§ **Action item**
For the listing below, print exactly the lines from the line with "X349869Y754154D01*" to the line with "X205798Y932083D02*", both included, and nothing beyond them.

--- START ---

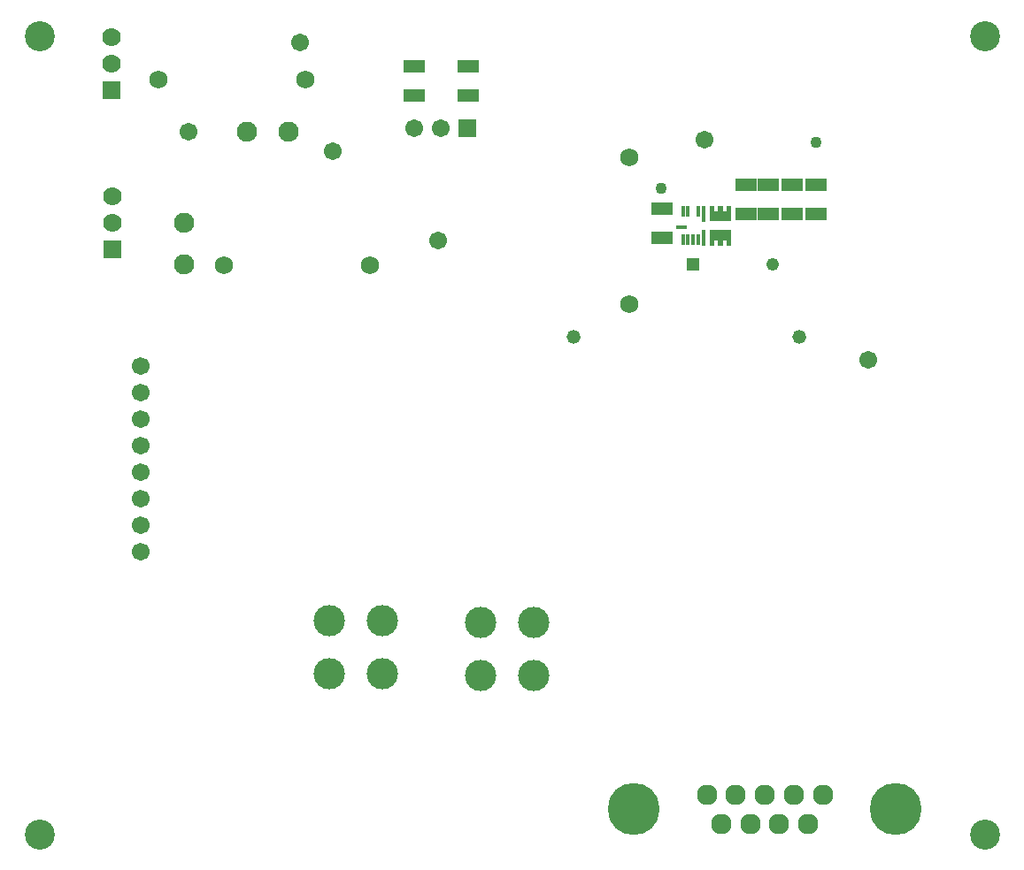
<source format=gts>
G04*
G04 #@! TF.GenerationSoftware,Altium Limited,Altium Designer,21.7.2 (23)*
G04*
G04 Layer_Color=8388736*
%FSLAX25Y25*%
%MOIN*%
G70*
G04*
G04 #@! TF.SameCoordinates,983130B8-92BF-46AA-B9C2-0BED91E800B6*
G04*
G04*
G04 #@! TF.FilePolarity,Negative*
G04*
G01*
G75*
%ADD20R,0.07965X0.04934*%
%ADD21R,0.04343X0.01784*%
%ADD22R,0.01784X0.05918*%
%ADD23R,0.01784X0.04343*%
%ADD24C,0.06706*%
%ADD25C,0.07599*%
%ADD26C,0.05200*%
%ADD27R,0.04900X0.04900*%
%ADD28C,0.04900*%
%ADD29C,0.06800*%
%ADD30C,0.06700*%
%ADD31R,0.06737X0.06737*%
%ADD32C,0.06737*%
%ADD33R,0.07001X0.07001*%
%ADD34C,0.07001*%
%ADD35C,0.11800*%
%ADD36C,0.07709*%
%ADD37C,0.19580*%
%ADD38C,0.11300*%
%ADD39C,0.04300*%
G36*
X272547Y239925D02*
Y234020D01*
X270776D01*
Y235988D01*
X269398D01*
Y234020D01*
X267626D01*
Y235988D01*
X266248D01*
Y234020D01*
X264476D01*
Y239925D01*
X272547D01*
D02*
G37*
G36*
X266248Y248980D02*
Y247012D01*
X267626D01*
Y248980D01*
X269398D01*
Y247012D01*
X270776D01*
Y248980D01*
X272547D01*
Y243075D01*
X264476D01*
Y248980D01*
X266248D01*
D02*
G37*
D20*
X295500Y256972D02*
D03*
Y246028D02*
D03*
X246500Y247972D02*
D03*
Y237028D02*
D03*
X278000Y246028D02*
D03*
Y256972D02*
D03*
X173500Y290528D02*
D03*
Y301472D02*
D03*
X153000Y290528D02*
D03*
Y301472D02*
D03*
X286500Y246028D02*
D03*
Y256972D02*
D03*
X304500Y246028D02*
D03*
Y256972D02*
D03*
D21*
X253748Y240811D02*
D03*
D22*
X262213Y246028D02*
D03*
Y236972D02*
D03*
D23*
X260244Y246815D02*
D03*
X256307D02*
D03*
X254339D02*
D03*
X260244Y236185D02*
D03*
X258276D02*
D03*
X256307D02*
D03*
X254339D02*
D03*
D24*
X262500Y274000D02*
D03*
X324000Y191000D02*
D03*
X122500Y269500D02*
D03*
X110000Y310500D02*
D03*
X68000Y277000D02*
D03*
X162000Y236000D02*
D03*
D25*
X105874Y277000D02*
D03*
X90126D02*
D03*
X66500Y242500D02*
D03*
Y226752D02*
D03*
D26*
X213000Y199500D02*
D03*
X298000D02*
D03*
D27*
X258000Y227000D02*
D03*
D28*
X288000D02*
D03*
D29*
X81441Y226500D02*
D03*
X136559D02*
D03*
X56941Y296500D02*
D03*
X112059D02*
D03*
X234000Y267059D02*
D03*
Y211941D02*
D03*
D30*
X50000Y118500D02*
D03*
Y128500D02*
D03*
Y138500D02*
D03*
Y148500D02*
D03*
Y158500D02*
D03*
Y168500D02*
D03*
Y178500D02*
D03*
Y188500D02*
D03*
D31*
X173000Y278299D02*
D03*
D32*
X163000D02*
D03*
X153000D02*
D03*
D33*
X39500Y232500D02*
D03*
X39000Y292500D02*
D03*
D34*
X39500Y242500D02*
D03*
Y252500D02*
D03*
X39000Y302500D02*
D03*
Y312500D02*
D03*
D35*
X141000Y72500D02*
D03*
X121000D02*
D03*
X141000Y92500D02*
D03*
X121000D02*
D03*
X198000Y72000D02*
D03*
X178000D02*
D03*
X198000Y92000D02*
D03*
X178000D02*
D03*
D36*
X307000Y27000D02*
D03*
X296094D02*
D03*
X285189D02*
D03*
X274284D02*
D03*
X263378D02*
D03*
X301547Y15819D02*
D03*
X290642D02*
D03*
X279736D02*
D03*
X268831D02*
D03*
D37*
X235976Y21409D02*
D03*
X334402D02*
D03*
D38*
X12000Y313000D02*
D03*
X368000Y12000D02*
D03*
Y313000D02*
D03*
X12000Y12000D02*
D03*
D39*
X304500Y273000D02*
D03*
X246000Y255500D02*
D03*
M02*

</source>
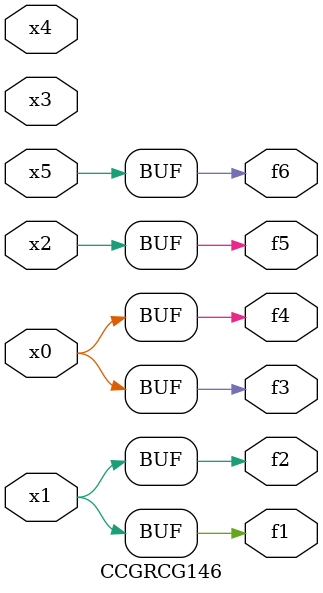
<source format=v>
module CCGRCG146(
	input x0, x1, x2, x3, x4, x5,
	output f1, f2, f3, f4, f5, f6
);
	assign f1 = x1;
	assign f2 = x1;
	assign f3 = x0;
	assign f4 = x0;
	assign f5 = x2;
	assign f6 = x5;
endmodule

</source>
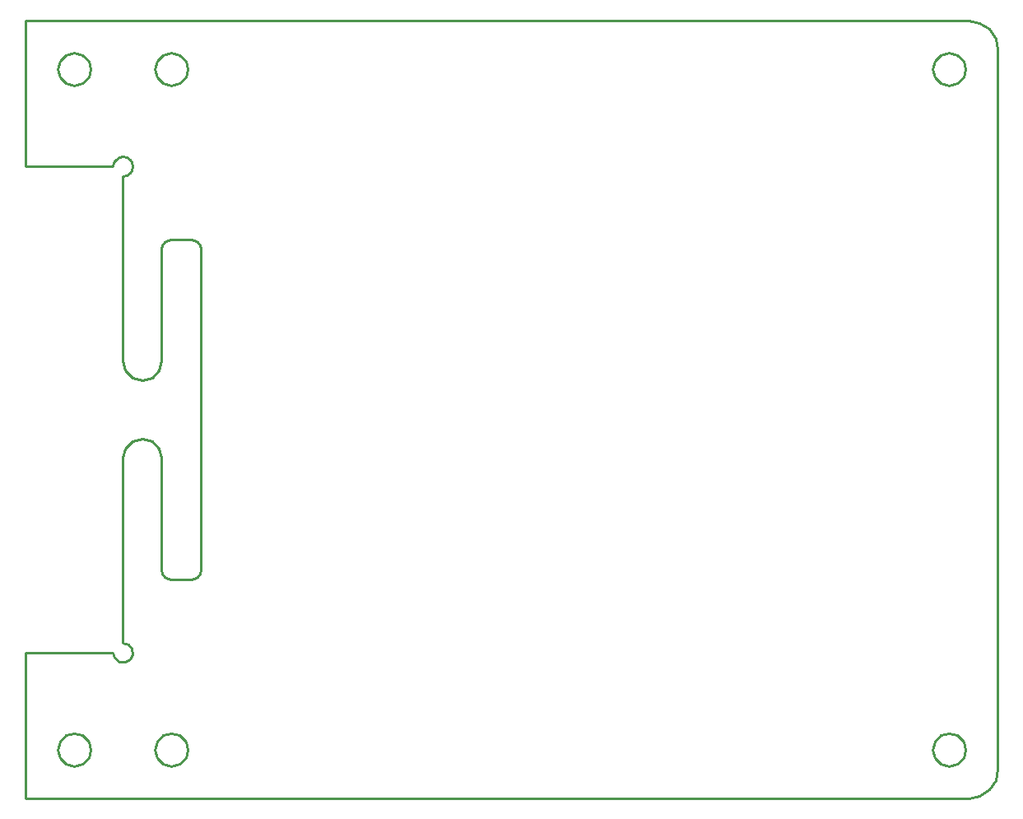
<source format=gbr>
G04 EAGLE Gerber RS-274X export*
G75*
%MOMM*%
%FSLAX34Y34*%
%LPD*%
%IN*%
%IPPOS*%
%AMOC8*
5,1,8,0,0,1.08239X$1,22.5*%
G01*
%ADD10C,0.254000*%


D10*
X172798Y182083D02*
X1142798Y182083D01*
X1154279Y184367D01*
X1164011Y190870D01*
X1170514Y200603D01*
X1172798Y212083D01*
X1172800Y952083D01*
X1170516Y963564D01*
X1164013Y973296D01*
X1154281Y979799D01*
X1142800Y982083D01*
X172798Y982083D01*
X172798Y832083D01*
X262798Y832083D01*
X263584Y835975D01*
X265727Y839154D01*
X268906Y841297D01*
X272798Y842083D01*
X276691Y841297D01*
X279869Y839154D01*
X282012Y835975D01*
X282798Y832083D01*
X282012Y828190D01*
X279869Y825012D01*
X276690Y822869D01*
X272798Y822083D01*
X272798Y632083D01*
X275478Y622083D01*
X282798Y614763D01*
X292798Y612083D01*
X302798Y614763D01*
X310119Y622083D01*
X312798Y632083D01*
X312798Y747083D01*
X313584Y750975D01*
X315727Y754154D01*
X318906Y756297D01*
X322798Y757083D01*
X342798Y757083D01*
X346690Y756297D01*
X349869Y754154D01*
X352012Y750975D01*
X352798Y747083D01*
X352798Y417083D01*
X352012Y413191D01*
X349869Y410012D01*
X346690Y407869D01*
X342798Y407083D01*
X322798Y407083D01*
X318906Y407869D01*
X315727Y410012D01*
X313584Y413191D01*
X312798Y417083D01*
X312798Y532083D01*
X310119Y542083D01*
X302798Y549404D01*
X292798Y552083D01*
X282798Y549404D01*
X275478Y542083D01*
X272798Y532083D01*
X272798Y342083D01*
X278354Y340398D01*
X282037Y335910D01*
X282606Y330132D01*
X279869Y325012D01*
X274749Y322275D01*
X268971Y322844D01*
X264483Y326527D01*
X262798Y332083D01*
X172798Y332083D01*
X172798Y182083D01*
X205798Y232083D02*
X208076Y223583D01*
X214298Y217361D01*
X222798Y215083D01*
X231298Y217361D01*
X237520Y223583D01*
X239798Y232083D01*
X237520Y240583D01*
X231298Y246805D01*
X222798Y249083D01*
X214298Y246805D01*
X208076Y240583D01*
X205798Y232083D01*
X305798Y232083D02*
X308076Y223583D01*
X314298Y217361D01*
X322798Y215083D01*
X331298Y217361D01*
X337520Y223583D01*
X339798Y232083D01*
X337520Y240583D01*
X331298Y246805D01*
X322798Y249083D01*
X314298Y246805D01*
X308076Y240583D01*
X305798Y232083D01*
X305798Y932083D02*
X308076Y923583D01*
X314298Y917361D01*
X322798Y915083D01*
X331298Y917361D01*
X337520Y923583D01*
X339798Y932083D01*
X337520Y940583D01*
X331298Y946805D01*
X322798Y949083D01*
X314298Y946805D01*
X308076Y940583D01*
X305798Y932083D01*
X1105800Y232083D02*
X1108078Y223583D01*
X1114300Y217361D01*
X1122800Y215083D01*
X1131300Y217361D01*
X1137522Y223583D01*
X1139800Y232083D01*
X1137522Y240583D01*
X1131300Y246805D01*
X1122800Y249083D01*
X1114300Y246805D01*
X1108078Y240583D01*
X1105800Y232083D01*
X205798Y932083D02*
X208076Y923583D01*
X214298Y917361D01*
X222798Y915083D01*
X231298Y917361D01*
X237520Y923583D01*
X239798Y932083D01*
X237520Y940583D01*
X231298Y946805D01*
X222798Y949083D01*
X214298Y946805D01*
X208076Y940583D01*
X205798Y932083D01*
X1105800Y932083D02*
X1108078Y923583D01*
X1114300Y917361D01*
X1122800Y915083D01*
X1131300Y917361D01*
X1137522Y923583D01*
X1139800Y932083D01*
X1137522Y940583D01*
X1131300Y946805D01*
X1122800Y949083D01*
X1114300Y946805D01*
X1108078Y940583D01*
X1105800Y932083D01*
M02*

</source>
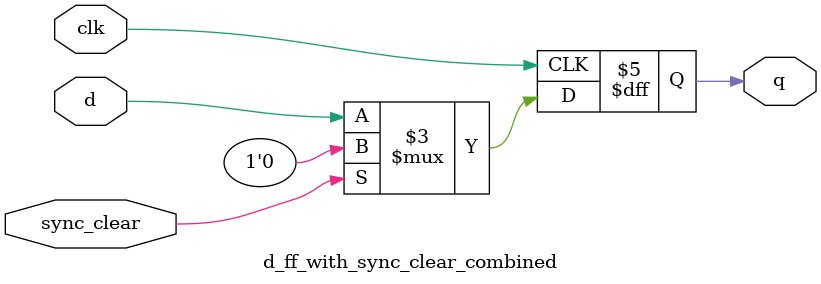
<source format=sv>
`timescale 1ns / 1ps


module d_ff_with_sync_clear_combined(
    input logic clk, sync_clear, d,
    output logic q
    );
    //body
    always_ff @(posedge clk)
    if (sync_clear)
        q <= 1'b0;
    else
        q <= d;
endmodule

</source>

--- END ---

§ **Expected answer**
X349869Y754154D01*
X352012Y750975D01*
X352798Y747083D01*
X352798Y417083D01*
X352012Y413191D01*
X349869Y410012D01*
X346690Y407869D01*
X342798Y407083D01*
X322798Y407083D01*
X318906Y407869D01*
X315727Y410012D01*
X313584Y413191D01*
X312798Y417083D01*
X312798Y532083D01*
X310119Y542083D01*
X302798Y549404D01*
X292798Y552083D01*
X282798Y549404D01*
X275478Y542083D01*
X272798Y532083D01*
X272798Y342083D01*
X278354Y340398D01*
X282037Y335910D01*
X282606Y330132D01*
X279869Y325012D01*
X274749Y322275D01*
X268971Y322844D01*
X264483Y326527D01*
X262798Y332083D01*
X172798Y332083D01*
X172798Y182083D01*
X205798Y232083D02*
X208076Y223583D01*
X214298Y217361D01*
X222798Y215083D01*
X231298Y217361D01*
X237520Y223583D01*
X239798Y232083D01*
X237520Y240583D01*
X231298Y246805D01*
X222798Y249083D01*
X214298Y246805D01*
X208076Y240583D01*
X205798Y232083D01*
X305798Y232083D02*
X308076Y223583D01*
X314298Y217361D01*
X322798Y215083D01*
X331298Y217361D01*
X337520Y223583D01*
X339798Y232083D01*
X337520Y240583D01*
X331298Y246805D01*
X322798Y249083D01*
X314298Y246805D01*
X308076Y240583D01*
X305798Y232083D01*
X305798Y932083D02*
X308076Y923583D01*
X314298Y917361D01*
X322798Y915083D01*
X331298Y917361D01*
X337520Y923583D01*
X339798Y932083D01*
X337520Y940583D01*
X331298Y946805D01*
X322798Y949083D01*
X314298Y946805D01*
X308076Y940583D01*
X305798Y932083D01*
X1105800Y232083D02*
X1108078Y223583D01*
X1114300Y217361D01*
X1122800Y215083D01*
X1131300Y217361D01*
X1137522Y223583D01*
X1139800Y232083D01*
X1137522Y240583D01*
X1131300Y246805D01*
X1122800Y249083D01*
X1114300Y246805D01*
X1108078Y240583D01*
X1105800Y232083D01*
X205798Y932083D02*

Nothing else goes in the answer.